Saturday 19 May 2007

How Do You Solve a “Problem” like Ming (part 1) ?

Ever since he became leader in the spring of 2006, there has been an undercurrent of discontent within Liberal Democrat circles regarding the leadership of Sir Menzies Campbell. In the last fortnight, since the local elections, that undercurrent has grown and with a Populus poll showing 54% of Liberal Democrat voters wanting him NOT to be leader, it is clear that Sir Menzies and the Party faces some difficult questions.

The removal of Charles Kennedy was ham-fisted and amateurish on all sides. I have always been of the view that Charles should have stood down after the 2005 General Election and allowed the Party to choose a new leader. Unfortunately, as with Margaret Thatcher, Iain Duncan-Smith and arguably Tony Blair, he outstayed his welcome and refused to leave of his own volition. In the end, newspaper stories concerning his drinking made his position untenable and he had to go.

Charles Kennedy is widely liked both within and outside Liberal Democrat circles but, as David Cameron may yet find out, the man you would happily have a drink with or have as a dinner-party guest is not necessarily the man who would want to run the country.

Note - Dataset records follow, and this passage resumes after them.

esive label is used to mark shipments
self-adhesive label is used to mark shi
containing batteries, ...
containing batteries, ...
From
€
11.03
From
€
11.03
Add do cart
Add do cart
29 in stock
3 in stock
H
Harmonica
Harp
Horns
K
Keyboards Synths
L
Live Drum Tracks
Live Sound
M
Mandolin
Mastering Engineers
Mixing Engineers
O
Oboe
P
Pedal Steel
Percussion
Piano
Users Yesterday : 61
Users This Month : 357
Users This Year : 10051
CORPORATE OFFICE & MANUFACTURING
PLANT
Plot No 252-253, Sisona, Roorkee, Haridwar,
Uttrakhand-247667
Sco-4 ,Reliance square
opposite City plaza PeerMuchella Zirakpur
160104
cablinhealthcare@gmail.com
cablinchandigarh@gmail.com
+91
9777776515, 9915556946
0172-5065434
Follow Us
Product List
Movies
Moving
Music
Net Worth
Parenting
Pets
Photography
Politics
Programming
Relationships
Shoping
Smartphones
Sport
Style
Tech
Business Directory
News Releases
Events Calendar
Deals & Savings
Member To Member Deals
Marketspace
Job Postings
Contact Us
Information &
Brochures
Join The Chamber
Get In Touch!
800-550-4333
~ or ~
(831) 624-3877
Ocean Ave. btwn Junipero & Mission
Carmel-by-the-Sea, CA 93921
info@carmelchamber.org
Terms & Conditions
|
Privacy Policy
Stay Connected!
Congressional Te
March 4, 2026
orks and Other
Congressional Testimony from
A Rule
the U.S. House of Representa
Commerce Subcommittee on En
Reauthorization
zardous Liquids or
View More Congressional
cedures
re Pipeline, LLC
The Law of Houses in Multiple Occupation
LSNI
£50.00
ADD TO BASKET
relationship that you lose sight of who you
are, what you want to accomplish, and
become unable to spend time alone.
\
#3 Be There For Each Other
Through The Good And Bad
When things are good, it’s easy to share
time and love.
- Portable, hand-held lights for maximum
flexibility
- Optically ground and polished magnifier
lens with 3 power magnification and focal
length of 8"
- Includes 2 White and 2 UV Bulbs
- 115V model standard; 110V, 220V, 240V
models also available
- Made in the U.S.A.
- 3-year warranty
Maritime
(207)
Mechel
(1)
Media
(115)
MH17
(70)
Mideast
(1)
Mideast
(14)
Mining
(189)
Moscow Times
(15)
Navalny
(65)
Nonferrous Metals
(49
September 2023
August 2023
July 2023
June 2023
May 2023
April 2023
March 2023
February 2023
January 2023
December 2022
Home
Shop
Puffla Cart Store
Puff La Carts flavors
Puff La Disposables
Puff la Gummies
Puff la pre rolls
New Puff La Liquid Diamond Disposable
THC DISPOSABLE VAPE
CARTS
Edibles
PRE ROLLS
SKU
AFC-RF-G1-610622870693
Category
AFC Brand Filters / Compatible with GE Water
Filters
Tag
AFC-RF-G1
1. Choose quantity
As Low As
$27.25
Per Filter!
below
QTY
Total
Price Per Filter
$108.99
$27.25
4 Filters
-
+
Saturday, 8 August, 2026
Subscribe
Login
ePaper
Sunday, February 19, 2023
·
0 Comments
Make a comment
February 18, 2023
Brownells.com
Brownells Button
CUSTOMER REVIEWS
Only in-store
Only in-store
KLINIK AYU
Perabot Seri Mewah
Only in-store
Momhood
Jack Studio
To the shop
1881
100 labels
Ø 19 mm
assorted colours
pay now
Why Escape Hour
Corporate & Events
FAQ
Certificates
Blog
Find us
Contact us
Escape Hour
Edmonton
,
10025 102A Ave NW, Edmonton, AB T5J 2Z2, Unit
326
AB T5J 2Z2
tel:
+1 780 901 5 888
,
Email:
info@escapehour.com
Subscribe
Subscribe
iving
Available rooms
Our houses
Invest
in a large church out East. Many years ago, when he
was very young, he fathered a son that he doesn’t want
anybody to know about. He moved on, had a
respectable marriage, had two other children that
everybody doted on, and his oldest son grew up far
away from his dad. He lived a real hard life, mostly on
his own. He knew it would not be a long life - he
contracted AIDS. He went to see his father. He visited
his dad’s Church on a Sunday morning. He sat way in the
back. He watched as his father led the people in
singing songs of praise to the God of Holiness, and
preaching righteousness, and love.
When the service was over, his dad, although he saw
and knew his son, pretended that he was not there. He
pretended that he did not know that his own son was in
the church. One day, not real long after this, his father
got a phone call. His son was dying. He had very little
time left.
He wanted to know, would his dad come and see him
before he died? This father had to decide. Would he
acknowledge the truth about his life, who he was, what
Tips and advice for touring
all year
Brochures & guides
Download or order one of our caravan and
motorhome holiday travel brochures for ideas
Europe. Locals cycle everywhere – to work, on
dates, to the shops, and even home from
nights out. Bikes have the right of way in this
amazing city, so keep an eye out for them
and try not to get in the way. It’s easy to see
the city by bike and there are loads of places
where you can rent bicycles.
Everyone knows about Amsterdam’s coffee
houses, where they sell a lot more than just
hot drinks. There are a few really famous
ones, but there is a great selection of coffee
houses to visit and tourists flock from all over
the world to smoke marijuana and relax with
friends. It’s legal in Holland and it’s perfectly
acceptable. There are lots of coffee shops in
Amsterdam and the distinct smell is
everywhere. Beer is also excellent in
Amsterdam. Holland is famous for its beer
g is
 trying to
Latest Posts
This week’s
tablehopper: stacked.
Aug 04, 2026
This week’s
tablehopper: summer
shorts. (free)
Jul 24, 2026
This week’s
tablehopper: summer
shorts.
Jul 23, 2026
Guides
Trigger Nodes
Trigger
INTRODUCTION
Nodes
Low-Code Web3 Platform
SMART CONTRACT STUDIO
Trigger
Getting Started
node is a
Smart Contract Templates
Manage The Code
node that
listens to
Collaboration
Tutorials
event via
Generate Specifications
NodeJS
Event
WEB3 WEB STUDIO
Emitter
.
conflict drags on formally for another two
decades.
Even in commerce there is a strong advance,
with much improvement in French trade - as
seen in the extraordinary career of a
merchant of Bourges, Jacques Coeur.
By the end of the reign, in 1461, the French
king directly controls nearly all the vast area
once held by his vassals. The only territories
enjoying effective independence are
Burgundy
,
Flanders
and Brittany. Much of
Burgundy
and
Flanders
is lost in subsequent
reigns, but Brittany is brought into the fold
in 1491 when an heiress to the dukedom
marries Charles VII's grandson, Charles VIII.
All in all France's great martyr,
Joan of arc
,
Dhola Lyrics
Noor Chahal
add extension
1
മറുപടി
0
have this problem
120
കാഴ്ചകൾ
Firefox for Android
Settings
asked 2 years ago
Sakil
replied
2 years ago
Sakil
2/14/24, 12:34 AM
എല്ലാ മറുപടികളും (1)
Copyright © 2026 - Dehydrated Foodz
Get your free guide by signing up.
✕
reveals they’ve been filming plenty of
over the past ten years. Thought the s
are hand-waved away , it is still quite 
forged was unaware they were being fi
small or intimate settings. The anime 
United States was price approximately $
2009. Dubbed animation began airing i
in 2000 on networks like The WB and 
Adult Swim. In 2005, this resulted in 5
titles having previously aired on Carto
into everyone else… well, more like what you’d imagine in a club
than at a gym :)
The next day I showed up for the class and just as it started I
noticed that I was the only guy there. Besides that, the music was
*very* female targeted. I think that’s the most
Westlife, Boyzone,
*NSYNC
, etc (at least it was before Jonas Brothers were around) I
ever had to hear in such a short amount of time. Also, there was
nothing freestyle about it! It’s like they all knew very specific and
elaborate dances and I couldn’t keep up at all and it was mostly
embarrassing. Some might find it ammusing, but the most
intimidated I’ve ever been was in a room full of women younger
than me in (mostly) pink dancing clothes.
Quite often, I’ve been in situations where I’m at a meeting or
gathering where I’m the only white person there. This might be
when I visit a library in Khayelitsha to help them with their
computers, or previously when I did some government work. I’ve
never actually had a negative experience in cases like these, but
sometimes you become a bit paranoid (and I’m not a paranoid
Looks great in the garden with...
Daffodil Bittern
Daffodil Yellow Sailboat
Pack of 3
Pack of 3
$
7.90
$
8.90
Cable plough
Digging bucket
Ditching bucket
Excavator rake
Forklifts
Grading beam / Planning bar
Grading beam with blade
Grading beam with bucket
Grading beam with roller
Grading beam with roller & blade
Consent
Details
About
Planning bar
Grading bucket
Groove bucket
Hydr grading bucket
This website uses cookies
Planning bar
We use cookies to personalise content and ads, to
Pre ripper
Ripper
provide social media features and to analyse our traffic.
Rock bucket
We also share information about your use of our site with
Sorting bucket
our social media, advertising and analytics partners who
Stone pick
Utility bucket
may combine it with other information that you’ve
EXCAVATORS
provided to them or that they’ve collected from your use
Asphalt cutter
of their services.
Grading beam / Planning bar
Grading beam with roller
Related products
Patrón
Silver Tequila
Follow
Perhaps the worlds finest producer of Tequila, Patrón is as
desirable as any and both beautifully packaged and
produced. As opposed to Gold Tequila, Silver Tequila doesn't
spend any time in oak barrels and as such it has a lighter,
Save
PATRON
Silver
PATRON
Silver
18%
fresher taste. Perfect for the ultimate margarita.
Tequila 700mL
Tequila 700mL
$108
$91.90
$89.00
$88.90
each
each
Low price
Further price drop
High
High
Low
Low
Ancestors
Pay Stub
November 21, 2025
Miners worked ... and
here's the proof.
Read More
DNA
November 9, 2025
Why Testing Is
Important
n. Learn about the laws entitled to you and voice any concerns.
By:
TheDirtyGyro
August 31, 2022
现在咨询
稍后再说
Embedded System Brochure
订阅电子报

Kennedy had the good fortune to lead the Party at a unique time of Conservative weakness between 1999 and 2005. No Tory will want to be reminded of the disasters of the 2001 election and the leadership of Iain Duncan Smith. Nor do many Tories relish being reminded of their performance in the period preceding the Iraq Invasion. However, the election of David Cameron combined with a significant series of disasters for the Blair Government to transform politics. A resurgent Conservative Party requires a different response.

I believe that Sir Menzies ought not to have been a leadership contender in 2006. Arguably, he could and perhaps should have challenged for the leadership in 1999 when Paddy Ashdown stood down. The Parliamentary Party splits clearly between the pre and post 1997 contingents. The election was the time for the post-1997 contingent to take over and there are any number of capable performers including Chris Huhne, Paul Burstow and Andrew George.

The election of Sir Menzies showed us still in a “pre-1997” mindset and the onslaught on the Conservatives demonstrates this. Whatever we may think of the Conservative Party in the backwoods, David Cameron at least has showed a willingness to move on from the disaster of the Major/Hague/Duncan Smith years and has been prepared to re-invent the party and modify its policies and principles.

The response of the Liberal Democrats to the Conservative re-invention has been in many ways weaker than it was to the re-invention of Labour by Blair in the mid-90s. Back in the mid-90s, as the Major Government stumbled and stuttered its way to disaster, Paddy Ashdown recognised that to be part of the forces of change was a more appropriate response than simple equidistance. The Liberal Democrats were, by 1997, a clearly anti-Tory party and shared in the fruits of the Conservative collapse,

David Cameron has had his luck and is for me a weak and brittle character. His performance under fire has been moderate and he has enjoyed the good fortune of being the beneficiary of the implosion of his two principal opponents since 2005. With the election of Gordon Brown, the test will begin for Cameron. I believe he will be found wanting but that doesn’t regrettably mean the Conservatives may not win the next election.

Of far greater relevance is the fact that the Conservatives are changing and coming out with thinking that marks them out as the more “progressive” of the two other main parties. As a progressive Party in our own right, it makes sense for the Liberal Democrats to be seen as equally willing to embrace new ideas and accept the need for reform. It is of course worth saying that much of the Cameronite agenda has been stolen from the Liberal Democrats but that doesn’t matter. When Sir Menzies spoke of the “terms” for working with Labour, he betrayed that progressive agenda and put us in the minds of many voters “in bed” with Labour. No one in the 1990s could have accused Paddy Ashdown of being “in bed” with John Major.

Now, I know that there is unlikely to be a Liberal Democrat – Conservative coalition after the next election. That said, there will and have been areas such as Nick Hurd’s Sustainable Communities Bill, where common ground exists. To adopt a policy of total hostility and opposition to the Conservatives would be foolish now and more so in the run-up to an election. The Liberal Democrats have to be a distinctive and independent voice, of course, but we also have to recognise that the zeitgeist is changing and that while there is no stomach for Thatcherism, a desire does exist for a slackening of the authoritarian state. The irony is that this is what liberals have always wanted and believed in. The fact that someone in a blue rosette agrees with us may be unsettling but that doesn’t make him any less worthy of support.